== SOURCE MATERIAL

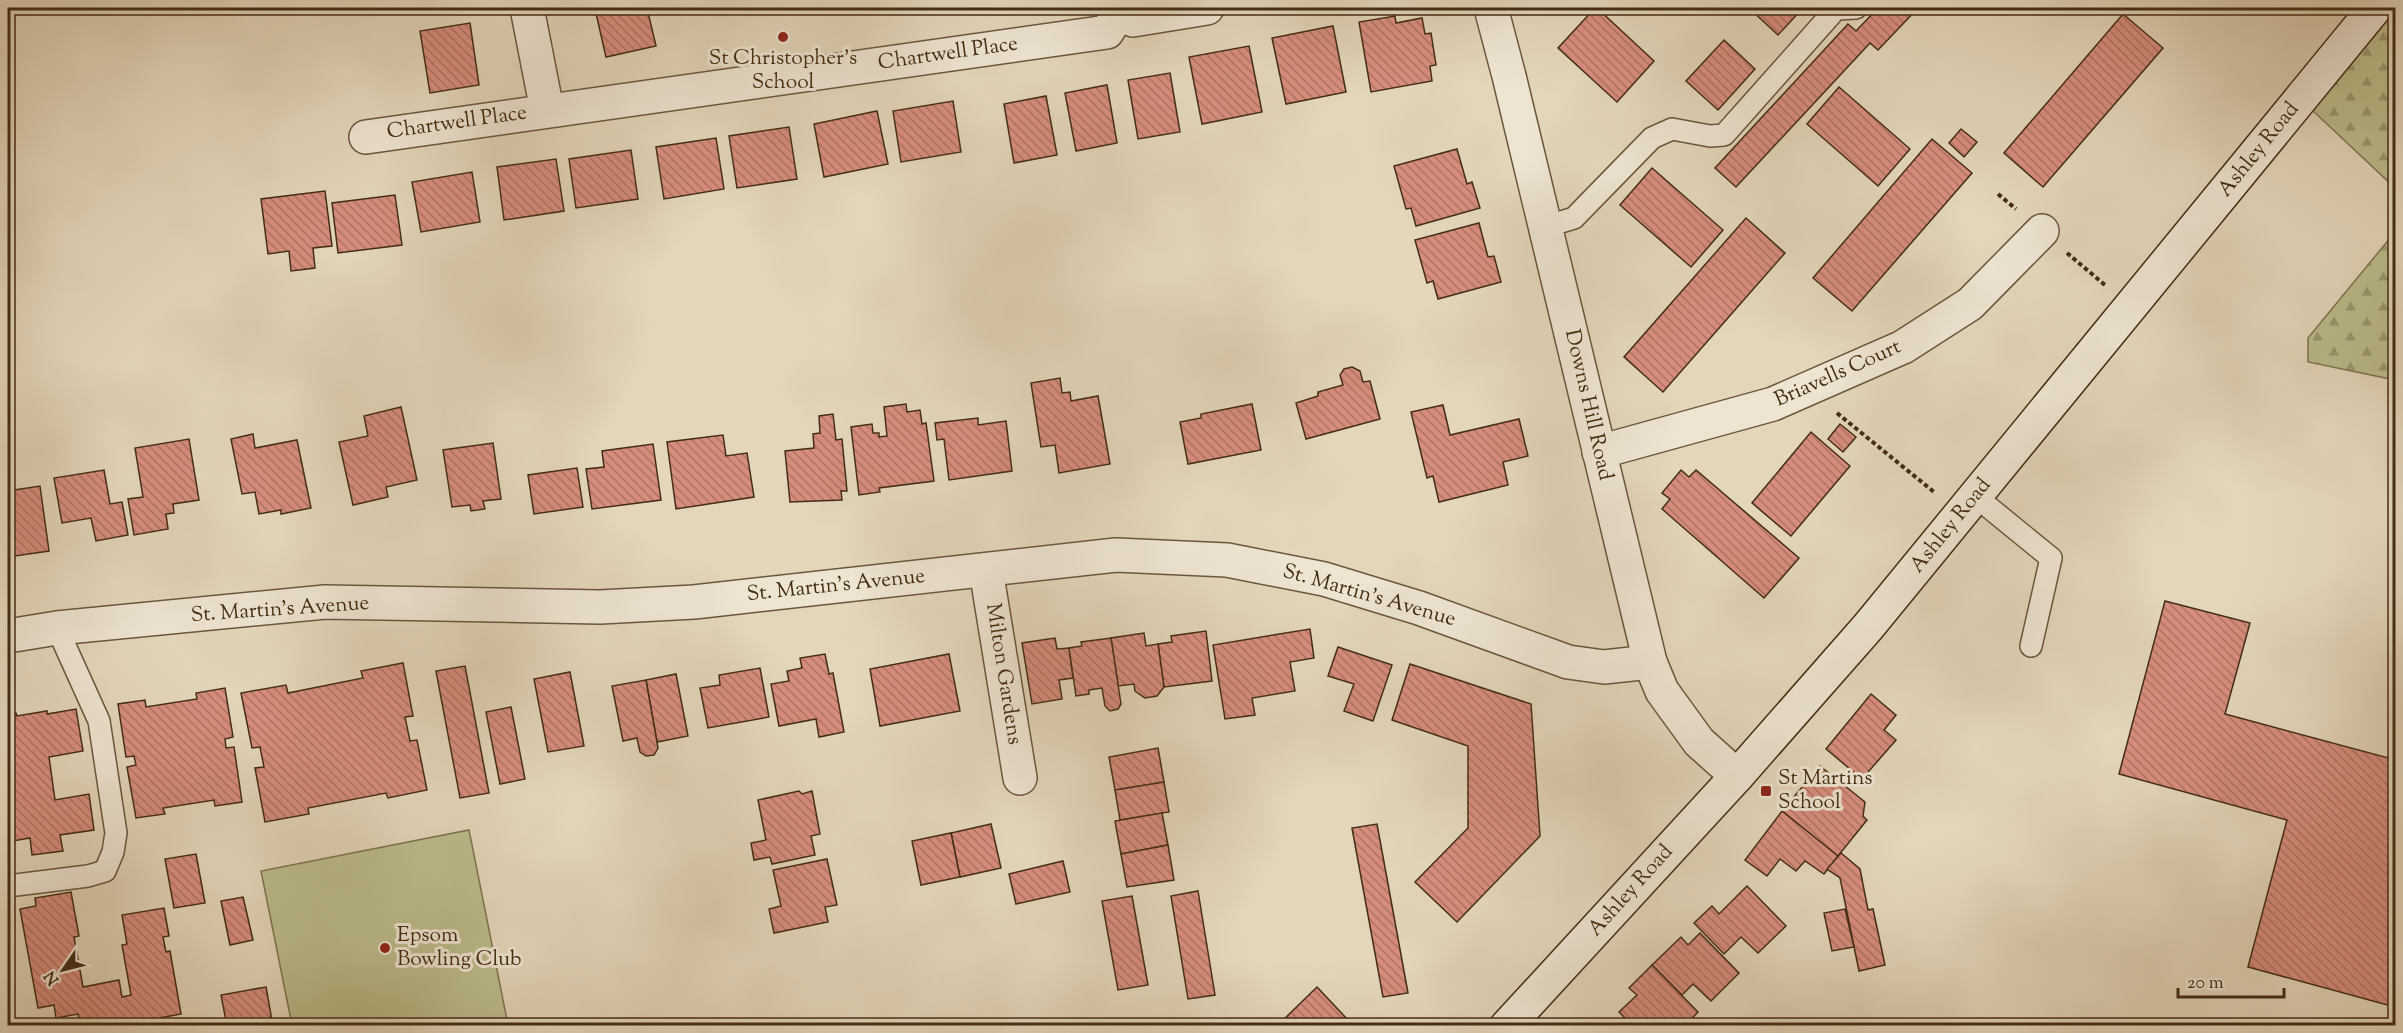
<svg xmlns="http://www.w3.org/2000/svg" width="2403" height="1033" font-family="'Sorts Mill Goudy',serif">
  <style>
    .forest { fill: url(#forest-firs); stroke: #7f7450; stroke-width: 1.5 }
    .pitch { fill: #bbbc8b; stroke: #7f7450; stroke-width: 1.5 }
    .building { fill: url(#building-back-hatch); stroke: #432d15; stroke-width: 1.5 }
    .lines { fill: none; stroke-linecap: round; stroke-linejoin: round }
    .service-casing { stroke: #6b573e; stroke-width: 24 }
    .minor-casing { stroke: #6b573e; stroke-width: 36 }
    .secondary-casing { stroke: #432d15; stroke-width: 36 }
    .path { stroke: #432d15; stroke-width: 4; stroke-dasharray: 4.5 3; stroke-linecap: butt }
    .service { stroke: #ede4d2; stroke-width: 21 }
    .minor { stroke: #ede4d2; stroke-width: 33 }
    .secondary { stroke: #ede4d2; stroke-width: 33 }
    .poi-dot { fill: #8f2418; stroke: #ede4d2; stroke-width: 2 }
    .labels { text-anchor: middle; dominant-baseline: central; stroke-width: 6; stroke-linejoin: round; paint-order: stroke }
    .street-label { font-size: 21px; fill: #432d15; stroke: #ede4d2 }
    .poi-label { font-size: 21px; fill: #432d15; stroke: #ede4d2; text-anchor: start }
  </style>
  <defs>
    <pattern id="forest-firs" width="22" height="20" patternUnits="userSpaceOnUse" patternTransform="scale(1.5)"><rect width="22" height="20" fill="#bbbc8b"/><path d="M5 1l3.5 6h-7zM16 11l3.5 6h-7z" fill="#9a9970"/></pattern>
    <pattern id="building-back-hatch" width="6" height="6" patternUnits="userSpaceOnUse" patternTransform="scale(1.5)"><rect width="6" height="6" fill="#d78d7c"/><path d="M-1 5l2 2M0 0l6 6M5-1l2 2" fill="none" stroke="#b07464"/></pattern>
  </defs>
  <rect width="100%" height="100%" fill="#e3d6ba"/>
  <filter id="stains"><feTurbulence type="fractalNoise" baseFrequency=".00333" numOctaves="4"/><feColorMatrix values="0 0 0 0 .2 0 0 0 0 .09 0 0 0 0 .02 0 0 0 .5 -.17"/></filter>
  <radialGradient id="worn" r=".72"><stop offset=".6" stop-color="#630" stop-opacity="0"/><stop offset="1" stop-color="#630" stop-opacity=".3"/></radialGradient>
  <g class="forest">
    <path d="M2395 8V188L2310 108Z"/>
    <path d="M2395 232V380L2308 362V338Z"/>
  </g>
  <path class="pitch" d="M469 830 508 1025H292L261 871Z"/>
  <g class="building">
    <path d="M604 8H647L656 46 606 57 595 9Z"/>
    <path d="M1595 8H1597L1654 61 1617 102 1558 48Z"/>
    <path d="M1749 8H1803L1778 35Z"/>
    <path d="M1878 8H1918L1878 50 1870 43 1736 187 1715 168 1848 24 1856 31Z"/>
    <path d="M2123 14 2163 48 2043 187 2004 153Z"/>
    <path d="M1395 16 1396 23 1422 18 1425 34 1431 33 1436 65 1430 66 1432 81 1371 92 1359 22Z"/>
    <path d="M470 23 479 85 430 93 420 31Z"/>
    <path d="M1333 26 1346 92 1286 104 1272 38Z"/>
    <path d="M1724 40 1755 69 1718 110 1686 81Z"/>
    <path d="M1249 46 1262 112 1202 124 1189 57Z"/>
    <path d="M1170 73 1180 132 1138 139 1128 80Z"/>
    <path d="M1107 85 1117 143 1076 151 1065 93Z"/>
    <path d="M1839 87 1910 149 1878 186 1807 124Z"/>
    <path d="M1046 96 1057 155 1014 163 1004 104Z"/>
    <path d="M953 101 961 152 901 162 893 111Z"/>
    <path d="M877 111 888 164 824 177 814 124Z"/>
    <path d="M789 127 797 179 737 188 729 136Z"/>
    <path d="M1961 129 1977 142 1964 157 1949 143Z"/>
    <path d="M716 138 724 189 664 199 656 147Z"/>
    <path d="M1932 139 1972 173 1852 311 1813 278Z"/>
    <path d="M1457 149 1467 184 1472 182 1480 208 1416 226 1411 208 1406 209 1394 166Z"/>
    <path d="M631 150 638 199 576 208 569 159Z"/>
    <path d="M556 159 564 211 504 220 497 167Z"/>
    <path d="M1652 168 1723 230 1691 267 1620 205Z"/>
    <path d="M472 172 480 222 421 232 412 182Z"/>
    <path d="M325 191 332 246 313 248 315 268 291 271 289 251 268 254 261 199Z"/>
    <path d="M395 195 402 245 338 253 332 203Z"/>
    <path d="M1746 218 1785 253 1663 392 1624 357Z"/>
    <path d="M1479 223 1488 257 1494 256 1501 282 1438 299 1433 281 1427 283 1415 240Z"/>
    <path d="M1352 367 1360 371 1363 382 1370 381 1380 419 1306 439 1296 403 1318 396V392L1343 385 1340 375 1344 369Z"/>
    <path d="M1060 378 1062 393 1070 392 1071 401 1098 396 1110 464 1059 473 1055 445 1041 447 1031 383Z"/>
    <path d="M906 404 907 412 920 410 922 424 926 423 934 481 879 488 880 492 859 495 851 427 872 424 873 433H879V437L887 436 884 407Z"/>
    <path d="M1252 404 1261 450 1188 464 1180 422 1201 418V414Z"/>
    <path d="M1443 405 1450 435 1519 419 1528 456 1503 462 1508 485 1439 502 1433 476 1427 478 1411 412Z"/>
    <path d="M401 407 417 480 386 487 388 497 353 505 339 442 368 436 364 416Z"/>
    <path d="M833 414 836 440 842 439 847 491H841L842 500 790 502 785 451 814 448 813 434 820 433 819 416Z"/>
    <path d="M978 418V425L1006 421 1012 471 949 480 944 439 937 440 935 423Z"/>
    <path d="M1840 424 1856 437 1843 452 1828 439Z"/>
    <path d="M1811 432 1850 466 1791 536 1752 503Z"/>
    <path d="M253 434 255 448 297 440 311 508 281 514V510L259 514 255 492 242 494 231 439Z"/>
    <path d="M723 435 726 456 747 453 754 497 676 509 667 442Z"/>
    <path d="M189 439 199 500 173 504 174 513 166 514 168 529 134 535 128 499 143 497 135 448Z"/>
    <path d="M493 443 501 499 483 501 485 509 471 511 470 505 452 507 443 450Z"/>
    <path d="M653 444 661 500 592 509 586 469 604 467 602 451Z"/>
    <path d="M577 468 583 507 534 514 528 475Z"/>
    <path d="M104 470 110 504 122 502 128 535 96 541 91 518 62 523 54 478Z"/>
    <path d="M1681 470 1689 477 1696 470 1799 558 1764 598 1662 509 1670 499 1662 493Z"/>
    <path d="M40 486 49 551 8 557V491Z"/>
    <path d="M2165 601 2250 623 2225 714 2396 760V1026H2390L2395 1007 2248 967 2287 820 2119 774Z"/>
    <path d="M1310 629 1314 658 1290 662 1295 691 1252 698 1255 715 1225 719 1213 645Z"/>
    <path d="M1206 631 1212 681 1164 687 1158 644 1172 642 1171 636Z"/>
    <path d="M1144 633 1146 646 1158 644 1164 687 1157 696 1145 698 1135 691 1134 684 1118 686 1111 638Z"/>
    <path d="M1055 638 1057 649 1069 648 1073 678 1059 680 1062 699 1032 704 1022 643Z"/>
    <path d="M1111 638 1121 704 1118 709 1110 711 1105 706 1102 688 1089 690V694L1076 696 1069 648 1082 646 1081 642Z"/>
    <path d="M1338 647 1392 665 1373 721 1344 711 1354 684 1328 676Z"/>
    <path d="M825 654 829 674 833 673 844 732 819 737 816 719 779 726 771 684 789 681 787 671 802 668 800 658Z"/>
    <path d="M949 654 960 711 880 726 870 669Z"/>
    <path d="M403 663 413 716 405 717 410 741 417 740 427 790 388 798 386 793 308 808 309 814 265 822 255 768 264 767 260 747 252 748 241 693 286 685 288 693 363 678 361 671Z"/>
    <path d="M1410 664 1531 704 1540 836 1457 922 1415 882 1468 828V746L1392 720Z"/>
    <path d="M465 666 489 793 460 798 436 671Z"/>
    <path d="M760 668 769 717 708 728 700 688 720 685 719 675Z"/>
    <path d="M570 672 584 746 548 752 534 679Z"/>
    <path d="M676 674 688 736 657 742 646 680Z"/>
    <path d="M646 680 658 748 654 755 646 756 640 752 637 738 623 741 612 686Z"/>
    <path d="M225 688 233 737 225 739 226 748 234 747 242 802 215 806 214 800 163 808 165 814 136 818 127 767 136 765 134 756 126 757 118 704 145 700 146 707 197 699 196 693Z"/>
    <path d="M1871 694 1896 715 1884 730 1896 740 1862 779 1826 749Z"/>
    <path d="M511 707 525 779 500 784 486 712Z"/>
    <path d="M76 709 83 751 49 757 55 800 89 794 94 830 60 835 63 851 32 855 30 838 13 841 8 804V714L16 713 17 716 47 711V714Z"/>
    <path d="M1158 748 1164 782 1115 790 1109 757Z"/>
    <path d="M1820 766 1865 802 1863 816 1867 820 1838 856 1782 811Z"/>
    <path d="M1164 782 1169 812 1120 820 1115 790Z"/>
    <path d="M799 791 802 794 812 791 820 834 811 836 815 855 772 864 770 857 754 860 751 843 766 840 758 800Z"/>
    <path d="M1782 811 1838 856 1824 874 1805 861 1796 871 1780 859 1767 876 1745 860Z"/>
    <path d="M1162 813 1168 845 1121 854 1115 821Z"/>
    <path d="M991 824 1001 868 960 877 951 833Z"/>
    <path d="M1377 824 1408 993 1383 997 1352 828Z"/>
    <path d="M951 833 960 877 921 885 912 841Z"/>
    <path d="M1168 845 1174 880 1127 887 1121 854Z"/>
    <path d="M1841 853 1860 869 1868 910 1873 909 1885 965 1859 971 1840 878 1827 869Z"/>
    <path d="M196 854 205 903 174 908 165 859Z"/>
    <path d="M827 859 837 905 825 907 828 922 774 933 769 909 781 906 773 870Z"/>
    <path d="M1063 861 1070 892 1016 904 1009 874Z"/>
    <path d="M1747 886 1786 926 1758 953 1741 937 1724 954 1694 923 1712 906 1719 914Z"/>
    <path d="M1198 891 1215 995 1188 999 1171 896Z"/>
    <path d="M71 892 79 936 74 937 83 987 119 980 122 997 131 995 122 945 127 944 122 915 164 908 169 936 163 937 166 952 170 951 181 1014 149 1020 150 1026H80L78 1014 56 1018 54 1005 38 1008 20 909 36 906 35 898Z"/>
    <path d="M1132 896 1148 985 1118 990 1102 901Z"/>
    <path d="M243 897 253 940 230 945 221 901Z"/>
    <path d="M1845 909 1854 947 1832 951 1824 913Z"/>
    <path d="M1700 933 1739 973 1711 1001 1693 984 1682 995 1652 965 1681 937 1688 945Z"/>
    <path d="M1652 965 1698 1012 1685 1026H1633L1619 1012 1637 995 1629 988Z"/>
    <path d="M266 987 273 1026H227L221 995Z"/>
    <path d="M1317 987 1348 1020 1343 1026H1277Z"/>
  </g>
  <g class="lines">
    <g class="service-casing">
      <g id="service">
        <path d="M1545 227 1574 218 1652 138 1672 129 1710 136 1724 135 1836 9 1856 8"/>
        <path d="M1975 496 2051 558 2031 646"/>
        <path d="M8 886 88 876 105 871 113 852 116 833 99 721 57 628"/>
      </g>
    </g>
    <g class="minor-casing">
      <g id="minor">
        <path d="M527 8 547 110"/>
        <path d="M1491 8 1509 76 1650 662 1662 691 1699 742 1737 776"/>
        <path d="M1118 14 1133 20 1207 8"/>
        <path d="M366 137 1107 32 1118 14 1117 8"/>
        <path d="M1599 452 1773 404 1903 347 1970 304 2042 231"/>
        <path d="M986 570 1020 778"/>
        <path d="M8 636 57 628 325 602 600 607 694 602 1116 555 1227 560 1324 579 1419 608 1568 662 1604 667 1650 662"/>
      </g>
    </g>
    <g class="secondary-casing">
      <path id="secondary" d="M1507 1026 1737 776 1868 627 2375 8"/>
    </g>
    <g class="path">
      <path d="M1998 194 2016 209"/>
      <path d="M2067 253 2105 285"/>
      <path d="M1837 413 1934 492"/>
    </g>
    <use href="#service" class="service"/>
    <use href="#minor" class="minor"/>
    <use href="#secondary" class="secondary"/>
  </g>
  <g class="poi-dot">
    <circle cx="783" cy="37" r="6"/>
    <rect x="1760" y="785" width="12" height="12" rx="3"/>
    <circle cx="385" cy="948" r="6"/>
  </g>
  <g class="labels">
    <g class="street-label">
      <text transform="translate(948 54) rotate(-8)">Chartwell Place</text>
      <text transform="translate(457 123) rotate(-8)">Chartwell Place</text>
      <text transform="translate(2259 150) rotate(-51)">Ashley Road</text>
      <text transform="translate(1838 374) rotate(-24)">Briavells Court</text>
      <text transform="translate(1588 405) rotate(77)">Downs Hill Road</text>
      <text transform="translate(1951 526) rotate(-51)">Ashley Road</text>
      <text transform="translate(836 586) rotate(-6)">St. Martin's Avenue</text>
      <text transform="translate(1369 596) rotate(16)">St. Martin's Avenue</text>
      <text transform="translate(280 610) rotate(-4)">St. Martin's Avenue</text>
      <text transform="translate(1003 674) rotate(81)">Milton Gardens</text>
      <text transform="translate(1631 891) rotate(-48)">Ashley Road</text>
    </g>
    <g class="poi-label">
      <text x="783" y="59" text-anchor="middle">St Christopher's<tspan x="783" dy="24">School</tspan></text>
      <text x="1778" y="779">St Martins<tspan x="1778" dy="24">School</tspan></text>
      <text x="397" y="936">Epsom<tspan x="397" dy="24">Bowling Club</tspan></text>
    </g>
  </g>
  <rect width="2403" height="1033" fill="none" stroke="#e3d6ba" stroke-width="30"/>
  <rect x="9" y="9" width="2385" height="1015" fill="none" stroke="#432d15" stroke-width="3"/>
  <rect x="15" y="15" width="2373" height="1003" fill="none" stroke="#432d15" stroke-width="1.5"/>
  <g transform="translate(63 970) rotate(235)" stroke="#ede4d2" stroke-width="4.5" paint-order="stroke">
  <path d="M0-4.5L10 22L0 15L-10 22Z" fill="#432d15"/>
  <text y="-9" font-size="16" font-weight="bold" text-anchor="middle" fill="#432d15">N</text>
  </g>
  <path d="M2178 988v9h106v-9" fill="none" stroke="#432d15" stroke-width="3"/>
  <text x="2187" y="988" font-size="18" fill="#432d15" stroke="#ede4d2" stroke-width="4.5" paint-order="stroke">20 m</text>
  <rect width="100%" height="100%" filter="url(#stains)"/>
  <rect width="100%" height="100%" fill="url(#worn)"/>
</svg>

====

Look through the entries above, find each line containing "lines", and copy it.

WRITTEN ANSWER »
    .lines { fill: none; stroke-linecap: round; stroke-linejoin: round }
  <g class="lines">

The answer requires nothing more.